1) Environment and Config Hardening

  • Actions:
    • Run scripts/railway/validate_env_template.py against .env.example and reconcile with app.config.Settings.
    • Enforce fail-fast defaults for non-dev environments (disallow SQLite/localhost unless explicitly enabled).
    • Add CI check to block merges if required env keys are missing.
  • Exit criteria: CI gate fails when required env vars are absent or misaligned; docs updated to reflect required secrets.

2) Backend Stabilization

  • Actions:
    • Run ./test_all.sh --suite backend --strict; fix failing tests in routers (auth, identity, payments, integrations).
    • Add contract tests around /health, auth flows, and critical integrations with mocks for external providers.
    • Ensure lifespan handlers close Redis/DB cleanly; add regression test for graceful shutdown.
  • Exit criteria: Backend suite green in strict mode; coverage report published; health and auth routes validated in CI.

3) Agent Library Reliability

  • Actions:
    • Execute ./test_all.sh --suite agents --strict and address flaky agents or missing fixtures.
    • Document category-level capabilities and mark experimental agents; add smoke tests for registry/executor.
    • Introduce deterministic seeds for any stochastic behaviors to stabilize CI runs.
  • Exit criteria: Agents suite green; registry smoke test executes deterministically; docs list stable vs experimental agents.

4) SDK (Python & TypeScript) Quality Pass

  • Actions:
    • Run ./test_all.sh --suite sdk-python --strict and ./test_all.sh --suite sdk-typescript --strict.
    • Align SDK authentication and error handling with backend responses; add E2E tests against local backend.
    • Publish typed client generation steps so released SDKs mirror API schema.
  • Exit criteria: Both SDK suites green; generated clients match API schema; publish instructions in sdk/README.

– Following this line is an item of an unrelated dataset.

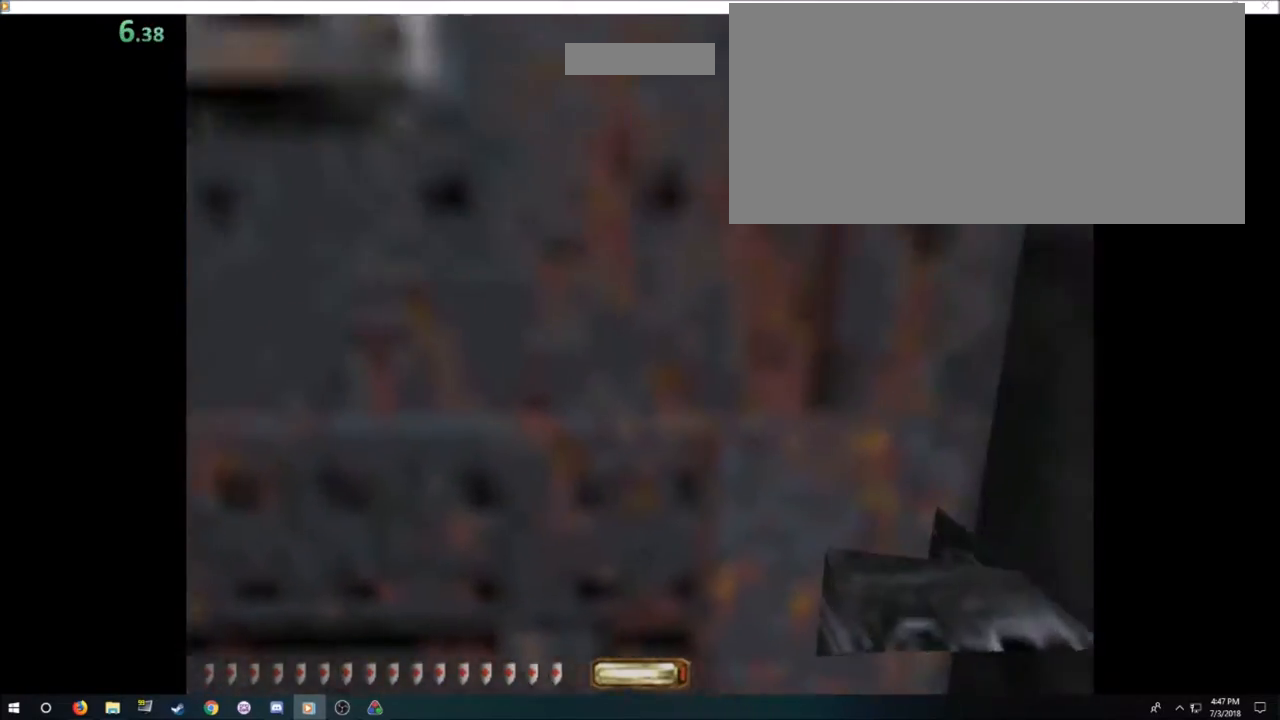
{"keys": ["e"], "mouse": [], "events": [[33, "e", "down"]]}
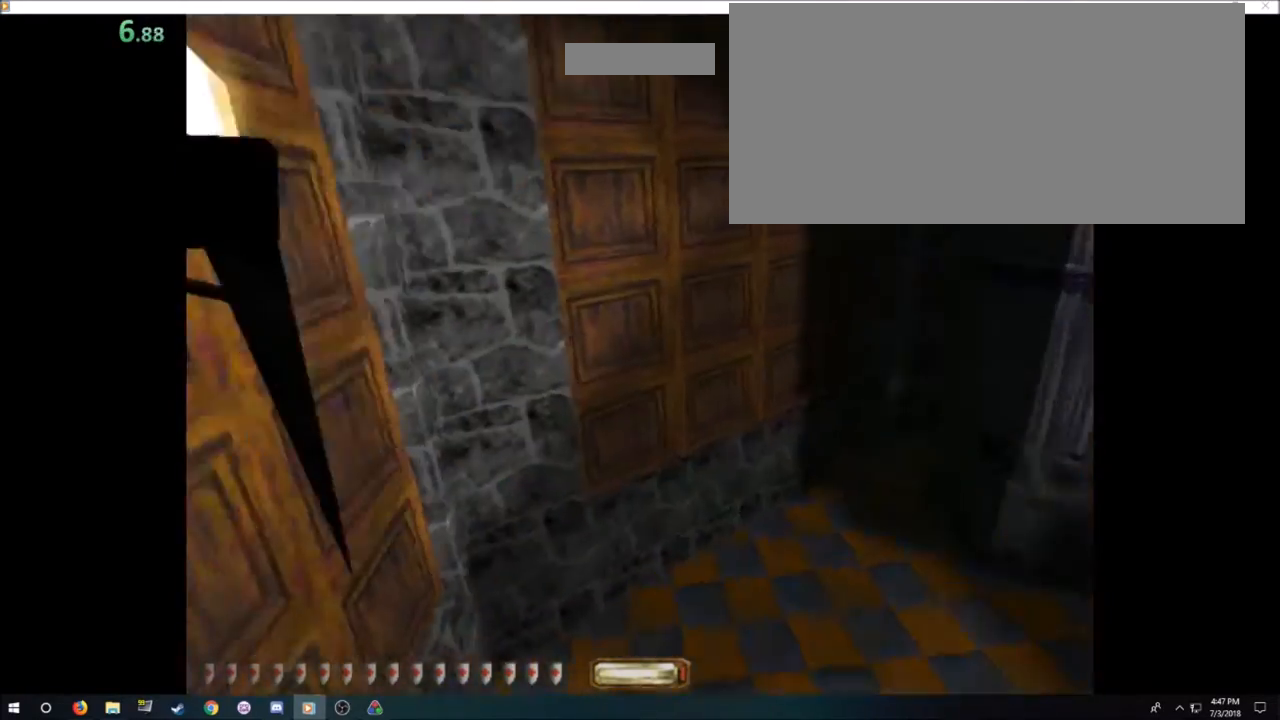
{"keys": ["e"], "mouse": [], "events": []}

5) Static UI Consolidation

  • Actions:
    • Choose backend/static as the authoritative bundle; document deprecation path for blackroad-os/.
    • Add visual regression snapshots for key views (dashboard, auth, notifications) and wire into CI.
    • Provide a release script that fingerprints assets and uploads a versioned bundle for backend to serve.
  • Exit criteria: Single source of truth for UI; regression snapshots stored; release script produces versioned artifacts.

6) Observability & Ops

  • Actions:
    • Enable structured logging across backend routers; add tracing hooks where supported.
    • Integrate Sentry (or configured alternative) behind env flag with safe defaults.
    • Document smoke test checklist in DEPLOYMENT_SMOKE_TEST_GUIDE.md and ensure it references the consolidated UI.
  • Exit criteria: Logs/traces emitted with request correlation IDs; optional Sentry integrated; smoke guide updated and used.

7) Expansion Pipeline

  • Actions:
    • Define a feature toggle framework for new integrations (Stripe/Twilio/Discord/Slack) to allow staged rollout.
    • Add analytics hooks for user actions in the UI and relevant backend events, guarded by opt-in env vars.
    • Schedule quarterly dependency audits and supply-chain checks (pip/npm vulnerability scans) in CI.
  • Exit criteria: Feature flags available; analytics opt-in documented; automated dependency scans included in CI.

Execution Guidance

  • Start with environment validation to unblock all suites, then tackle backend and agents in parallel.
  • Keep changes small and merged frequently; avoid large rebases by gating on suite-level CI runs.
  • For any integration requiring secrets, rely on mocked providers in CI and document manual smoke steps separately.

Milestones

  1. Stability Gate (Week 1): Env validation CI check merged; backend + agents tests audited with failing cases identified.
  2. Consolidation (Week 2-3): Backend/static UI aligned; SDKs synced to API schema; majority of tests passing in strict mode.
  3. Expansion Ready (Week 4): Feature flags landed; observability wired; dependency scan jobs active; release process documented.